* **YOUR ASSIGNMENT**: Everything from the line with "Human Study #2" to the end of the data is to be retyped exactly, and nothing else.

* **SOURCE RECORDS**:
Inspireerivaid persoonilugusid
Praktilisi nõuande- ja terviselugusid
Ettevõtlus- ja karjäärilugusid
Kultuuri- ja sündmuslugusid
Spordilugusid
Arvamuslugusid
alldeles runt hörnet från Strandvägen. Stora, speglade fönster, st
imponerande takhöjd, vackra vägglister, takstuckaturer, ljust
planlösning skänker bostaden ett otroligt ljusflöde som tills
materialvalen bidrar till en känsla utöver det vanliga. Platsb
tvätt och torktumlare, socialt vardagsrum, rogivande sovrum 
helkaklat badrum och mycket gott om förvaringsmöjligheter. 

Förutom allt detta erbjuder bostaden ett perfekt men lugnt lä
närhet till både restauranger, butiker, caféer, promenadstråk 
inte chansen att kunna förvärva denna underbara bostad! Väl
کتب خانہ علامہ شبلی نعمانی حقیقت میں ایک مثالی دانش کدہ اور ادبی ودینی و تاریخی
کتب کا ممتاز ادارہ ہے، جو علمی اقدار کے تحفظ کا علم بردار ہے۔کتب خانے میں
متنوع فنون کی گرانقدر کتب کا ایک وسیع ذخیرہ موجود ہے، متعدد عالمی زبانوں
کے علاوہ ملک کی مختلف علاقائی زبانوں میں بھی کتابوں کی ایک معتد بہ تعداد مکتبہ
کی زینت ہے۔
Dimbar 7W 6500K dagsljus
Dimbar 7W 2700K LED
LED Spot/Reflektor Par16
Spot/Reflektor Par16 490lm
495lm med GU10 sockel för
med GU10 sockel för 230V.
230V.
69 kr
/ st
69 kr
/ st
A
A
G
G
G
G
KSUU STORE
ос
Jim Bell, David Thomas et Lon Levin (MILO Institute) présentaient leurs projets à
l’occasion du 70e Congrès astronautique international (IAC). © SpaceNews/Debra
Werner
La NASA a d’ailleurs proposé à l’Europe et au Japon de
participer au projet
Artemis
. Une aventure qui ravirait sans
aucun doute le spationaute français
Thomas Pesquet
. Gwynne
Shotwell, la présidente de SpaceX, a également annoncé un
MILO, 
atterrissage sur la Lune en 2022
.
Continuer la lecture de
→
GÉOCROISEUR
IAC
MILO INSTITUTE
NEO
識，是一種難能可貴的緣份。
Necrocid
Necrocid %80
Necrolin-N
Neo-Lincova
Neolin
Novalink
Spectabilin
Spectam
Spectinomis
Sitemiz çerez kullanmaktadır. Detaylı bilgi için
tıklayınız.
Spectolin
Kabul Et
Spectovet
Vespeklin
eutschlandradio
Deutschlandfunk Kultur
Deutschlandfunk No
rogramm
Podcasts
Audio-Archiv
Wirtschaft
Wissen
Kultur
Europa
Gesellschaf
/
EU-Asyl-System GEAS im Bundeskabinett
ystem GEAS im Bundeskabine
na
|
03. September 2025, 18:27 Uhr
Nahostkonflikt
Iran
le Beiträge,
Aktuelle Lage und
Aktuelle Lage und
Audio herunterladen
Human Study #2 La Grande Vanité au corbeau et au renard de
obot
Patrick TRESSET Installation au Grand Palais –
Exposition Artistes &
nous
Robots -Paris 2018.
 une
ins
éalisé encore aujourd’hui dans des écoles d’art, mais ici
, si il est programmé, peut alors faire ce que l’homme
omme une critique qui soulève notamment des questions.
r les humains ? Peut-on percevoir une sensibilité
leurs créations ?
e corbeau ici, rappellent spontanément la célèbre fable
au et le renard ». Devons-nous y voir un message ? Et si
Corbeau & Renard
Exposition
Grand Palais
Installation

* **RESULT OF THE TASK**:
Human Study #2 La Grande Vanité au corbeau et au renard de
obot
Patrick TRESSET Installation au Grand Palais –
Exposition Artistes &
nous
Robots -Paris 2018.
 une
ins
éalisé encore aujourd’hui dans des écoles d’art, mais ici
, si il est programmé, peut alors faire ce que l’homme
omme une critique qui soulève notamment des questions.
r les humains ? Peut-on percevoir une sensibilité
leurs créations ?
e corbeau ici, rappellent spontanément la célèbre fable
au et le renard ». Devons-nous y voir un message ? Et si
Corbeau & Renard
Exposition
Grand Palais
Installation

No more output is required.